Esse exame mais pareceu uma aula.

Eu 'tava lá, fazendo tudo - direitinho, imagino -, e a examinadora vem puxar papo comigo.
Muitíssimo bem humorada e, pra melhorar ainda mais, ela ia me dando dicas.

O episódio da baliza, por exemplo. Eu 'tava com TUDO sob controle e ela veio falando: "Vai, vai... Isso, virando o volante... Olhando pra trás? Certinho..."

Eu sempre imaginei um examinador caladão, que não falasse absolutamente NADA durante o exame, pra no final ir enumerando os erros.

Acabou que, no final, quando eu encostei o carro - perto de toda aquela platéia à toa que fica ali por conta de assistir aos exames - e desliguei na chave, ela me falou que eu tinha passado.

Alívio.

O que eu não esperava é que um simples abrir de porta pudesse estragar não só a festa pela carteira, como também colocar em risco a vida de uma outra pessoa.
Esquecendo de olhar o retrovisor, fui quente pra sair do carro e...

Pronto.
Vem um senhor de (muita) idade, numa bicicleta, e bate na porta recém-aberta.
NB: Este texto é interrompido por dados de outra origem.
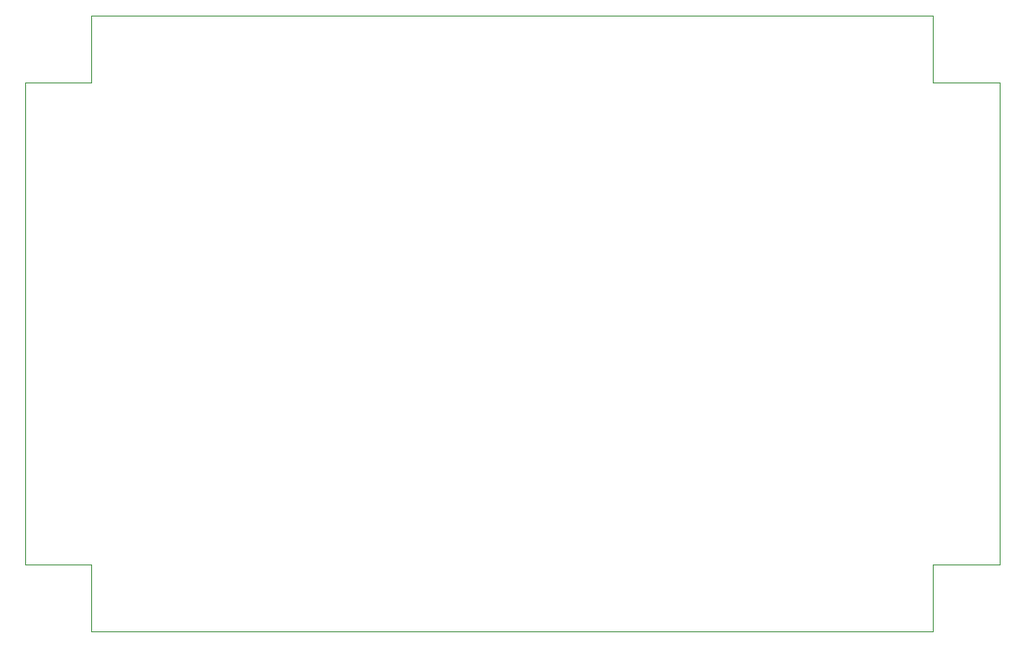
<source format=gm1>
%TF.GenerationSoftware,KiCad,Pcbnew,(6.0.7)*%
%TF.CreationDate,2022-08-15T19:03:41+05:00*%
%TF.ProjectId,RubyLink_revB,52756279-4c69-46e6-9b5f-726576422e6b,rev?*%
%TF.SameCoordinates,Original*%
%TF.FileFunction,Profile,NP*%
%FSLAX46Y46*%
G04 Gerber Fmt 4.6, Leading zero omitted, Abs format (unit mm)*
G04 Created by KiCad (PCBNEW (6.0.7)) date 2022-08-15 19:03:41*
%MOMM*%
%LPD*%
G01*
G04 APERTURE LIST*
%TA.AperFunction,Profile*%
%ADD10C,0.100000*%
%TD*%
G04 APERTURE END LIST*
D10*
X88060000Y-99370000D02*
X94559999Y-99370000D01*
X94560000Y-45870000D02*
X176560000Y-45870000D01*
X94559999Y-105870000D02*
X94559999Y-99370000D01*
X176560000Y-105869999D02*
X176560000Y-99370000D01*
X94560000Y-105870000D02*
X176560000Y-105870000D01*
X88060000Y-99370000D02*
X88060000Y-52370000D01*
X176560000Y-45869999D02*
X176560000Y-52369999D01*
X88060000Y-52370000D02*
X94560000Y-52370000D01*
X183060000Y-99370000D02*
X176560000Y-99370000D01*
X183060000Y-99370000D02*
X183060000Y-52370000D01*
X94560000Y-45870001D02*
X94560000Y-52370000D01*
X183059999Y-52369999D02*
X176560000Y-52369999D01*
M02*

</source>
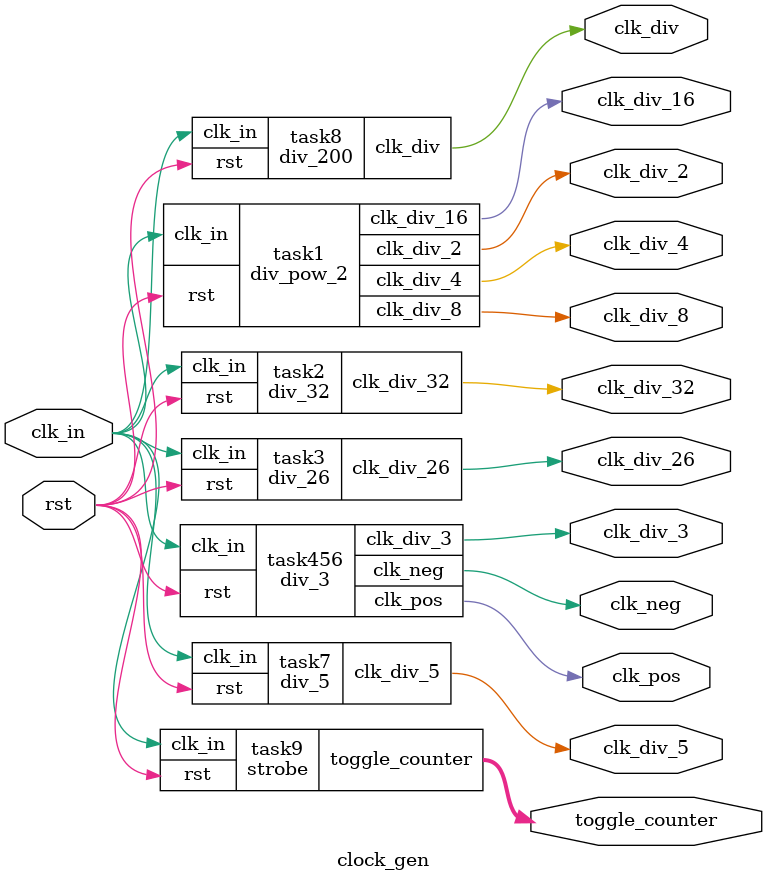
<source format=v>
`timescale 1ns / 1ps
module div_pow_2
	(
		input clk_in,
		input rst,
		output wire clk_div_2,
		output wire clk_div_4,
		output wire clk_div_8,
		output wire clk_div_16
	);
	
	reg [3:0] counter = 4'b0000;
	
	always@(posedge clk_in) begin
		if(rst) begin
			counter <= 4'b0000;
		end else begin
			counter <= counter + 1'b1;
		end
	end
	
	assign clk_div_2 = counter[0];
	assign clk_div_4 = counter[1];
	assign clk_div_8 = counter[2];
	assign clk_div_16 = counter[3];

endmodule

module div_32(
		input clk_in,
		input rst,
		output wire clk_div_32
	);
	
	reg [3:0] counter = 4'b0000;
	reg output_32 = 1'b0;
	
	always@(posedge clk_in) begin
		if(rst) begin
			output_32 <= 1'b0;
			counter <= 4'b0000;
		end else begin 
			if(counter == 4'b1111) begin
				output_32 <= ~output_32;
				counter <= 4'b0000;
			end
			counter <= counter + 1'b1;
		end
	end
	
	assign clk_div_32 = output_32;

endmodule

module div_26(
		input clk_in,
		input rst,
		output wire clk_div_26
	);
	
	reg [3:0] counter = 4'b0000;
	reg output_26 = 0;
	
	always@(posedge clk_in) begin
		if(rst) begin
			output_26 <= 0;
			counter <= 4'b0000;
		end else if(counter == 4'b1100) begin
			output_26 <= ~output_26;
			counter <= 0;
		end else begin
			counter <= counter + 1'b1;
		end
	end
	
	assign clk_div_26 = output_26;
	
endmodule

module div_3(
		input clk_in,
		input rst,
		output wire clk_div_3,
		output wire clk_pos,
		output wire clk_neg
	);
	
	reg [2:0] positive_counter = 3'b001;
	reg [2:0] negative_counter = 3'b001;
	
	always@(posedge clk_in) begin
		if(rst) begin
			positive_counter <= 3'b001;
		end else begin
			positive_counter <= {positive_counter[1:0],positive_counter[2]};
		end
	end
	
	always@(negedge clk_in) begin
		if(rst) begin
			negative_counter <= 3'b001;
		end else begin
			negative_counter <= {negative_counter[1:0],negative_counter[2]};
		end
	end
	
	assign clk_pos = positive_counter[2];
	assign clk_neg = negative_counter[2];
	assign clk_div_3 = ~rst && (clk_pos || clk_neg);

endmodule

module div_5(
		input clk_in,
		input rst,
		output wire clk_div_5
	);
	
	reg [4:0] positive_counter = 5'b00001;
	reg [4:0] negative_counter = 5'b00001;
	
	always@(posedge clk_in) begin
		if(rst) begin
			positive_counter <= 5'b0011;
		end else begin
			positive_counter <= {positive_counter[3:0], positive_counter[4]};
		end
	end
	
	always@(negedge clk_in) begin
		if(rst) begin
			negative_counter <= 5'b0011;
		end else begin
			negative_counter <= {negative_counter[3:0], negative_counter[4]};
		end
	end
	
	assign clk_div_5 = ~rst && (positive_counter[4] || negative_counter[4]);
	
endmodule

module div_200 (
		input clk_in,
		input rst,
		output wire clk_div
	);
	
	/*
		100 MHz = 100 000 000 Hz frequency
		period = 1/f => period = 1*10^(-8)s = 10ns
	*/
	
	reg [7:0] counter = 0;
	reg output_200 = 0;
	
	always@(posedge clk_in) begin
		if(rst) begin
			counter <= 0;
		end else begin
			counter <= counter + 1'b1;
			if(counter == 99) begin
				counter <= 0;
			end
		end
	end
	
	always@(posedge clk_in) begin
		if(rst) begin
			output_200 <= 0;
		end
		if(counter == 0) begin
			output_200 <= ~output_200;
		end
	end
	
	assign clk_div = ~rst && output_200;
	
endmodule

module strobe(
		input clk_in,
		input rst,
		output reg [7:0] toggle_counter
	);
	
	reg [1:0] counter = 2'b00;
	
	always@(posedge clk_in) begin
		if(rst) begin
			counter <= 0;
		end else begin
			counter <= counter + 1'b1;
		end
	end
	
	always@(posedge clk_in)begin
		if(rst) begin
			toggle_counter <= 8'b0000_0000;
		end else if(counter == 2'b11) begin
			toggle_counter <= toggle_counter - 8'd5;
		end else begin
			toggle_counter <= toggle_counter + 8'd3;
		end
	end
endmodule

module clock_gen(
		 input clk_in,
		 input rst,
		 output wire clk_div_2,
		 output wire clk_div_4,
		 output wire clk_div_8,
		 output wire clk_div_16,
		 output wire clk_div_32,
		 output wire clk_div_26,
		 output wire clk_div_3,
		 output wire clk_pos,
		 output wire clk_neg,
		 output wire clk_div_5,
		 output wire clk_div,
		 output wire [7:0] toggle_counter
    );
	 
	div_pow_2 task1(
		.clk_in(clk_in),
		.rst(rst),
		.clk_div_2(clk_div_2),
		.clk_div_4(clk_div_4),
		.clk_div_8(clk_div_8),
		.clk_div_16(clk_div_16)
	);
	
	div_32 task2(
		.clk_in(clk_in),
		.rst(rst),
		.clk_div_32(clk_div_32)
	);
	
	div_26 task3(
		.clk_in(clk_in),
		.rst(rst),
		.clk_div_26(clk_div_26)
	);
	
	div_3 task456(
		.clk_in(clk_in),
		.rst(rst),
		.clk_div_3(clk_div_3),
		.clk_pos(clk_pos),
		.clk_neg(clk_neg)
	);
	
	div_5 task7(
		.clk_in(clk_in),
		.rst(rst),
		.clk_div_5(clk_div_5)
	);
	
	div_200 task8(
		.clk_in(clk_in),
		.rst(rst),
		.clk_div(clk_div)
	);
	
	strobe task9(
		.clk_in(clk_in),
		.rst(rst),
		.toggle_counter(toggle_counter)
	);

endmodule

</source>
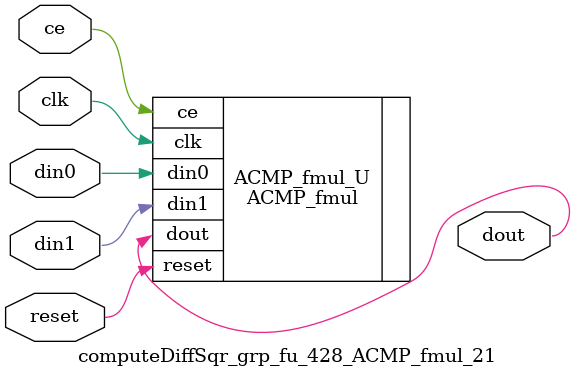
<source format=v>

`timescale 1 ns / 1 ps
module computeDiffSqr_grp_fu_428_ACMP_fmul_21(
    clk,
    reset,
    ce,
    din0,
    din1,
    dout);

parameter ID = 32'd1;
parameter NUM_STAGE = 32'd1;
parameter din0_WIDTH = 32'd1;
parameter din1_WIDTH = 32'd1;
parameter dout_WIDTH = 32'd1;
input clk;
input reset;
input ce;
input[din0_WIDTH - 1:0] din0;
input[din1_WIDTH - 1:0] din1;
output[dout_WIDTH - 1:0] dout;



ACMP_fmul #(
.ID( ID ),
.NUM_STAGE( 4 ),
.din0_WIDTH( din0_WIDTH ),
.din1_WIDTH( din1_WIDTH ),
.dout_WIDTH( dout_WIDTH ))
ACMP_fmul_U(
    .clk( clk ),
    .reset( reset ),
    .ce( ce ),
    .din0( din0 ),
    .din1( din1 ),
    .dout( dout ));

endmodule

</source>
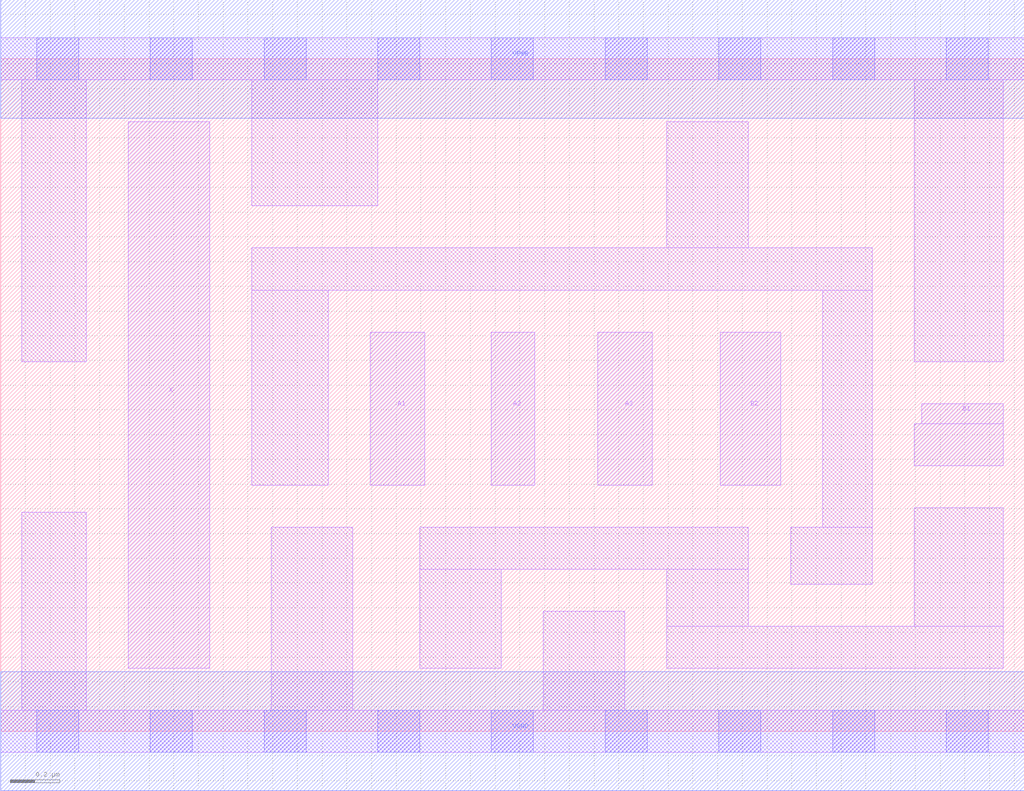
<source format=lef>
# Copyright 2020 The SkyWater PDK Authors
#
# Licensed under the Apache License, Version 2.0 (the "License");
# you may not use this file except in compliance with the License.
# You may obtain a copy of the License at
#
#     https://www.apache.org/licenses/LICENSE-2.0
#
# Unless required by applicable law or agreed to in writing, software
# distributed under the License is distributed on an "AS IS" BASIS,
# WITHOUT WARRANTIES OR CONDITIONS OF ANY KIND, either express or implied.
# See the License for the specific language governing permissions and
# limitations under the License.
#
# SPDX-License-Identifier: Apache-2.0

VERSION 5.7 ;
  NAMESCASESENSITIVE ON ;
  NOWIREEXTENSIONATPIN ON ;
  DIVIDERCHAR "/" ;
  BUSBITCHARS "[]" ;
UNITS
  DATABASE MICRONS 200 ;
END UNITS
MACRO sky130_fd_sc_hd__o32a_2
  CLASS CORE ;
  SOURCE USER ;
  FOREIGN sky130_fd_sc_hd__o32a_2 ;
  ORIGIN  0.000000  0.000000 ;
  SIZE  4.140000 BY  2.720000 ;
  SYMMETRY X Y R90 ;
  SITE unithd ;
  PIN A1
    ANTENNAGATEAREA  0.247500 ;
    DIRECTION INPUT ;
    USE SIGNAL ;
    PORT
      LAYER li1 ;
        RECT 1.495000 0.995000 1.715000 1.615000 ;
    END
  END A1
  PIN A2
    ANTENNAGATEAREA  0.247500 ;
    DIRECTION INPUT ;
    USE SIGNAL ;
    PORT
      LAYER li1 ;
        RECT 1.985000 0.995000 2.160000 1.615000 ;
    END
  END A2
  PIN A3
    ANTENNAGATEAREA  0.247500 ;
    DIRECTION INPUT ;
    USE SIGNAL ;
    PORT
      LAYER li1 ;
        RECT 2.415000 0.995000 2.635000 1.615000 ;
    END
  END A3
  PIN B1
    ANTENNAGATEAREA  0.247500 ;
    DIRECTION INPUT ;
    USE SIGNAL ;
    PORT
      LAYER li1 ;
        RECT 3.695000 1.075000 4.055000 1.245000 ;
        RECT 3.725000 1.245000 4.055000 1.325000 ;
    END
  END B1
  PIN B2
    ANTENNAGATEAREA  0.247500 ;
    DIRECTION INPUT ;
    USE SIGNAL ;
    PORT
      LAYER li1 ;
        RECT 2.910000 0.995000 3.155000 1.615000 ;
    END
  END B2
  PIN X
    ANTENNADIFFAREA  0.445500 ;
    DIRECTION OUTPUT ;
    USE SIGNAL ;
    PORT
      LAYER li1 ;
        RECT 0.515000 0.255000 0.845000 2.465000 ;
    END
  END X
  PIN VGND
    DIRECTION INOUT ;
    SHAPE ABUTMENT ;
    USE GROUND ;
    PORT
      LAYER met1 ;
        RECT 0.000000 -0.240000 4.140000 0.240000 ;
    END
  END VGND
  PIN VPWR
    DIRECTION INOUT ;
    SHAPE ABUTMENT ;
    USE POWER ;
    PORT
      LAYER met1 ;
        RECT 0.000000 2.480000 4.140000 2.960000 ;
    END
  END VPWR
  OBS
    LAYER li1 ;
      RECT 0.000000 -0.085000 4.140000 0.085000 ;
      RECT 0.000000  2.635000 4.140000 2.805000 ;
      RECT 0.085000  0.085000 0.345000 0.885000 ;
      RECT 0.085000  1.495000 0.345000 2.635000 ;
      RECT 1.015000  0.995000 1.325000 1.785000 ;
      RECT 1.015000  1.785000 3.525000 1.955000 ;
      RECT 1.015000  2.125000 1.525000 2.635000 ;
      RECT 1.095000  0.085000 1.425000 0.825000 ;
      RECT 1.695000  0.255000 2.025000 0.655000 ;
      RECT 1.695000  0.655000 3.025000 0.825000 ;
      RECT 2.195000  0.085000 2.525000 0.485000 ;
      RECT 2.695000  0.255000 4.055000 0.425000 ;
      RECT 2.695000  0.425000 3.025000 0.655000 ;
      RECT 2.695000  1.955000 3.025000 2.465000 ;
      RECT 3.195000  0.595000 3.525000 0.825000 ;
      RECT 3.325000  0.825000 3.525000 1.785000 ;
      RECT 3.695000  0.425000 4.055000 0.905000 ;
      RECT 3.695000  1.495000 4.055000 2.635000 ;
    LAYER mcon ;
      RECT 0.145000 -0.085000 0.315000 0.085000 ;
      RECT 0.145000  2.635000 0.315000 2.805000 ;
      RECT 0.605000 -0.085000 0.775000 0.085000 ;
      RECT 0.605000  2.635000 0.775000 2.805000 ;
      RECT 1.065000 -0.085000 1.235000 0.085000 ;
      RECT 1.065000  2.635000 1.235000 2.805000 ;
      RECT 1.525000 -0.085000 1.695000 0.085000 ;
      RECT 1.525000  2.635000 1.695000 2.805000 ;
      RECT 1.985000 -0.085000 2.155000 0.085000 ;
      RECT 1.985000  2.635000 2.155000 2.805000 ;
      RECT 2.445000 -0.085000 2.615000 0.085000 ;
      RECT 2.445000  2.635000 2.615000 2.805000 ;
      RECT 2.905000 -0.085000 3.075000 0.085000 ;
      RECT 2.905000  2.635000 3.075000 2.805000 ;
      RECT 3.365000 -0.085000 3.535000 0.085000 ;
      RECT 3.365000  2.635000 3.535000 2.805000 ;
      RECT 3.825000 -0.085000 3.995000 0.085000 ;
      RECT 3.825000  2.635000 3.995000 2.805000 ;
  END
END sky130_fd_sc_hd__o32a_2
END LIBRARY

</source>
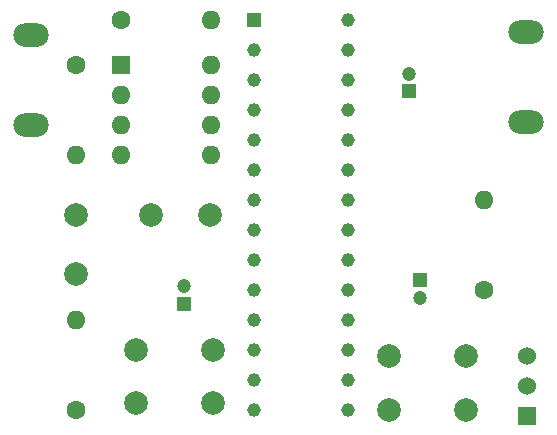
<source format=gbs>
%TF.GenerationSoftware,KiCad,Pcbnew,(5.1.9-0-10_14)*%
%TF.CreationDate,2021-04-15T17:53:14+09:00*%
%TF.ProjectId,RadioExercise,52616469-6f45-4786-9572-636973652e6b,rev?*%
%TF.SameCoordinates,Original*%
%TF.FileFunction,Soldermask,Bot*%
%TF.FilePolarity,Negative*%
%FSLAX46Y46*%
G04 Gerber Fmt 4.6, Leading zero omitted, Abs format (unit mm)*
G04 Created by KiCad (PCBNEW (5.1.9-0-10_14)) date 2021-04-15 17:53:14*
%MOMM*%
%LPD*%
G01*
G04 APERTURE LIST*
%ADD10C,2.000000*%
%ADD11C,1.200000*%
%ADD12R,1.200000X1.200000*%
%ADD13O,1.600000X1.600000*%
%ADD14R,1.600000X1.600000*%
%ADD15C,1.158000*%
%ADD16R,1.158000X1.158000*%
%ADD17O,3.000000X2.000000*%
%ADD18C,1.600000*%
%ADD19C,1.524000*%
%ADD20R,1.524000X1.524000*%
G04 APERTURE END LIST*
D10*
%TO.C,C1*%
X177844000Y-75426000D03*
X177844000Y-70426000D03*
%TD*%
D11*
%TO.C,C2*%
X187000000Y-76500000D03*
D12*
X187000000Y-78000000D03*
%TD*%
%TO.C,C3*%
X207000000Y-76000000D03*
D11*
X207000000Y-77500000D03*
%TD*%
D10*
%TO.C,C4*%
X184194000Y-70426000D03*
X189194000Y-70426000D03*
%TD*%
D11*
%TO.C,C5*%
X206000000Y-58500000D03*
D12*
X206000000Y-60000000D03*
%TD*%
D13*
%TO.C,IC1*%
X189274000Y-57726000D03*
X181654000Y-65346000D03*
X189274000Y-60266000D03*
X181654000Y-62806000D03*
X189274000Y-62806000D03*
X181654000Y-60266000D03*
X189274000Y-65346000D03*
D14*
X181654000Y-57726000D03*
%TD*%
D15*
%TO.C,IC2*%
X200863000Y-53916000D03*
X200863000Y-56456000D03*
X200863000Y-58996000D03*
X200863000Y-61536000D03*
X200863000Y-64076000D03*
X200863000Y-66616000D03*
X200863000Y-69156000D03*
X200863000Y-71696000D03*
X200863000Y-74236000D03*
X200863000Y-76776000D03*
X200863000Y-79316000D03*
X200863000Y-81856000D03*
X200863000Y-84396000D03*
X200863000Y-86936000D03*
X192925000Y-86936000D03*
X192925000Y-84396000D03*
X192925000Y-81856000D03*
X192925000Y-79316000D03*
X192925000Y-76776000D03*
X192925000Y-74236000D03*
X192925000Y-71696000D03*
X192925000Y-69156000D03*
X192925000Y-66616000D03*
X192925000Y-64076000D03*
X192925000Y-61536000D03*
X192925000Y-58996000D03*
X192925000Y-56456000D03*
D16*
X192925000Y-53916000D03*
%TD*%
D17*
%TO.C,J1*%
X215944000Y-62620000D03*
X215944000Y-55000000D03*
%TD*%
%TO.C,LS1*%
X174034000Y-55186000D03*
X174034000Y-62806000D03*
%TD*%
D18*
%TO.C,R2*%
X177844000Y-86936000D03*
D13*
X177844000Y-79316000D03*
%TD*%
%TO.C,R3*%
X212388000Y-69156000D03*
D18*
X212388000Y-76776000D03*
%TD*%
D13*
%TO.C,R4*%
X177844000Y-65346000D03*
D18*
X177844000Y-57726000D03*
%TD*%
%TO.C,R5*%
X181654000Y-53916000D03*
D13*
X189274000Y-53916000D03*
%TD*%
D10*
%TO.C,SW1*%
X189424000Y-81856000D03*
X189424000Y-86356000D03*
X182924000Y-81856000D03*
X182924000Y-86356000D03*
%TD*%
%TO.C,SW2*%
X210864000Y-82436000D03*
X210864000Y-86936000D03*
X204364000Y-82436000D03*
X204364000Y-86936000D03*
%TD*%
D19*
%TO.C,SW5*%
X216000000Y-82364000D03*
X216000000Y-84904000D03*
D20*
X216000000Y-87444000D03*
%TD*%
M02*

</source>
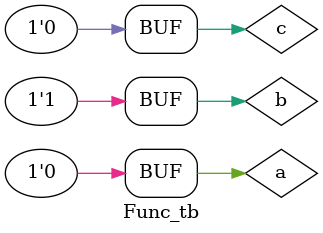
<source format=v>

module Func (a,b,c,y);
input a,b,c;
output y;

assign y = (~b & ~c) | (a & ~b);

endmodule

module Func_tb ();

reg a,b,c;
wire y;

Func dut (a,b,c,y);

always begin
a = 0; b = 0; c = 0; #10;
a = 1; b = 0; c = 0; #10;
a = 0; b = 1; c = 0; #10;
end

endmodule



</source>
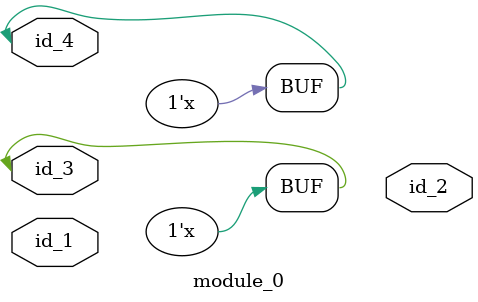
<source format=v>
module module_0 (
    id_1,
    id_2,
    id_3,
    id_4
);
  inout id_4;
  inout id_3;
  output id_2;
  input id_1;
  always @(id_1) begin
    id_3 <= id_3;
    id_4 <= id_4;
  end
endmodule

</source>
Primeira coisa que me veio à cabeça: "Perdi a carteira".
Segunda coisa: "Perdi a carteira"
Terceira: "Fudeu"

Todo mundo foi socorrer o senhor - inclusive eu, claro -, que foi levado pro hospital. De início, parecia que ele não tinha quebrado osso algum ou sofrido qualquer outro tipo de lesão grave; só um arranhãozinho no braço, mesmo.

Fui direto pro meu instrutor, que me falou: "Provado"
"REprovado, né?"
"Não, Aprovado..."
"Ué, mas e o acidente? Não é falta elimatória?"
"É, com certeza, mas ela fechou seu exame assim que você desligou o carro".



Depois disso, fui pro hospital acompanhar o senhor - Gabriel -, minha primeira vítima no trânsito. Primeira de muitas?

Correu tudo bem lá.
Ele ficou em observação.
Pressão foi láaa em cima, mas voltou.
Apareceu a família.
Os pormenores do acidente foram repeditos 1.000.000 de vezes - não pelo velho, e sim por um genro dele, que não só fazia parte da platéia, como também esperava pela sua vez de ser examinado.

Ele teve alta.
Deixei meu telefone com a filha.
Deu tudo certo. Ou melhor: MENOS errado.

Não neguei a culpa hora nenhuma.
Diz o genro que o senhor 'tava voltando de um exame médico feito na cabeça (?) e que 'tava meio alterado. "Eu nunca nem vi isso... A pessoa fazer um exame médico que mexe com o sistema nervoso e depois ficar no trânsito", instrutor.
Só que isso é um detalhe. Ter olhado no retrovisor antes... Ter um pouco mais de atenção aquela hora... Teria me poupado as quase duas horas de clima ruim lá do hospital... Além de ter tirado esse gosto amargo com que a carteira ficou.

Não foi do jeito que eu esperava, mas 'tá aí.

Finalmente, habilitação AB.

Sem maiores comemorações: só a sensação de dever cumprido.